Stop rolling out when the sheet gets to be 1mm thick. Dust it with flour and wrap it into a clean cotton towel, or as an alternative you can use greaseproof paper too: they will both absorb the humidity from the sheet, so the “Taglierini” will not stick to each other while cutting them. Rest the sheet for 10-15minute (step 4 - pic. C). - 5.
Cooking the sauce and salting the water for pasta
- Butter - 50gr
- The fat trimmings
- The ham julienne
- The crushed black pepper
- Double cream - 130ml
- The boiling water (5lt)
- Salt - 50gr
- The toasted poppy seeds
Put the butter into the frying pan and let it melt it gently over a medium-low heat. Add immediately the fat trimming and let the fats mix together. When dried out, take out the trimming (step 5 - pic. A).
Set the heat to a medium power and add the ham julienne, stair evenly and let the ham get cooked very slowly. Then add the black pepper corn to your taste (step 5 - pic. B).
Add the salt to the boiling water for the pasta (step 5 - pic. C).
Pour the double cream into the frying pan, then the toasted poppy seeds. Stir evenly and let it heat the mixture for no longer than one minute. Then take away from the heat: the cream must not thicken and the ham must not overcook (step 5 - pic. D). - 6.
Cutting the “Taglierini” pasta… and more
- The dried pasta sheet
Take the pasta sheet out of the towel and even its edges, then roll up the sheet into a long cylinder (step 6 - pic.
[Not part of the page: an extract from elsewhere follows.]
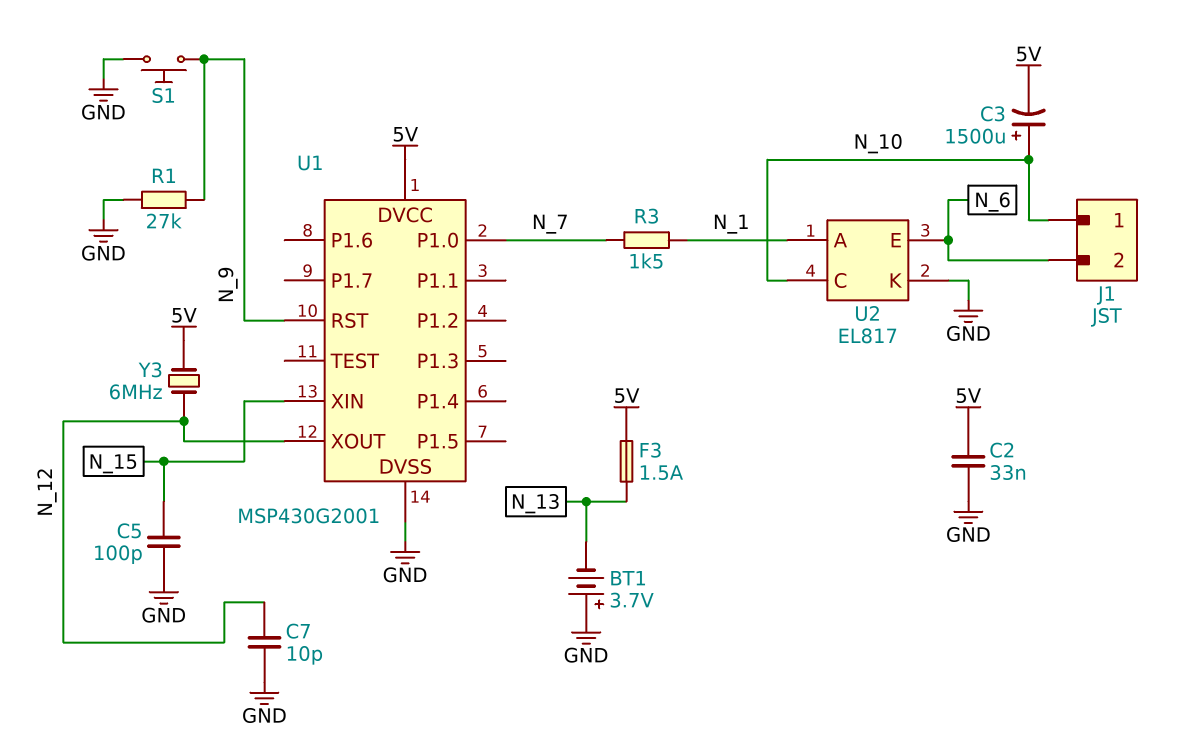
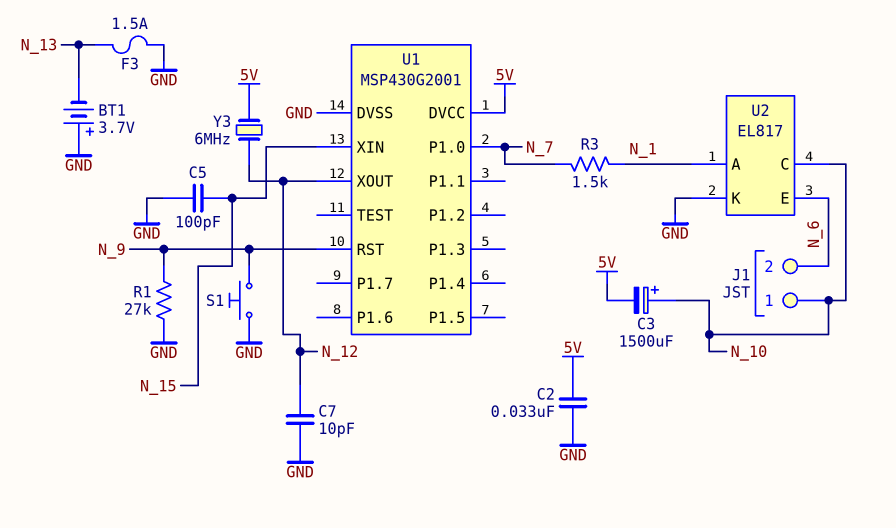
F3: 1.5A (5V, N_13) -> 1.5A (GND, N_13)

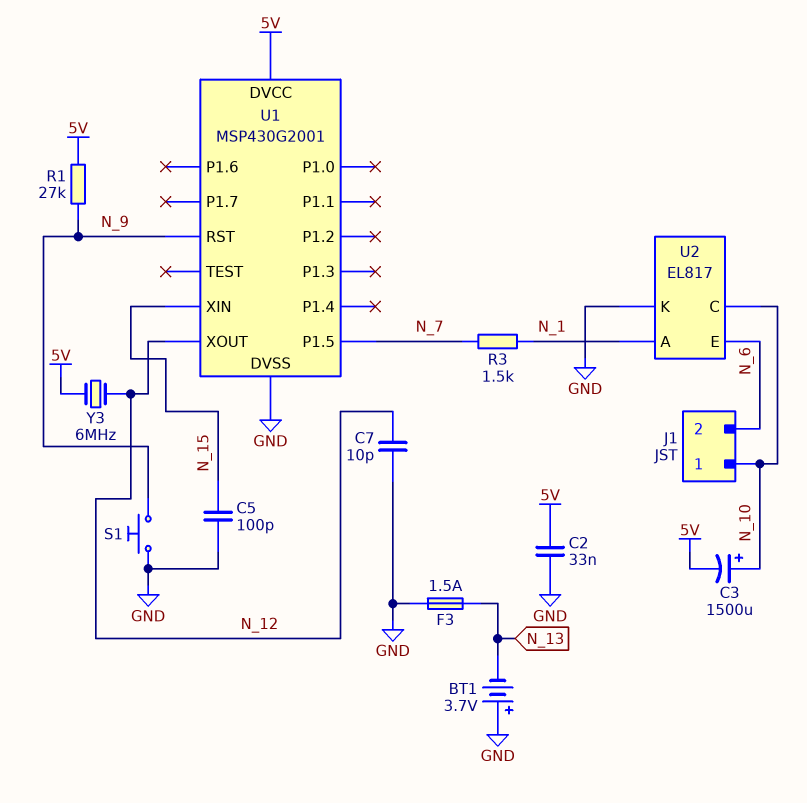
R1: 27k (GND, N_9) -> 27k (5V, N_9)
U1 pin P1.0: N_7 -> none
U1 pin P1.5: none -> N_7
A).
Roughly cut the trimmings into odd shapes as large as a finger: you just made “Maltagliati”! dust them with flour and dry them over a grill for a couple of hours: you will use them for another beautiful pasta recipe! (step 6 - pic. B).
Cut the rolled up sheet into 2 to 3mm large strips, then unroll them and dust them with four to prevent them sticking to each other (step 6 - pic. C). - 7.
Cooking the “Taglierini” and binding them to the sauce
- The “Taglierini” pasta
- The sauce in the frying pan
- The grated Parmigiano cheese
Immediately drop the “Taglierini” into the boiling water. Stir gently with a pasta server and cook them until they to come up to the surface: they are ready! (step 7 - pic. A).
Using a pasta server, strain the “Taglierini” directly into the frying pan and immediately put the pan over a very gentle heat again and bind them to the creamy sauce (step 7 - pic. B).
In no more than one minute, the mixture will be warm enough to melt the cheese, so take it away from the heat. Add the grated parmigiano cheese, stir evenly and serve immediately (step 7 - pic. C).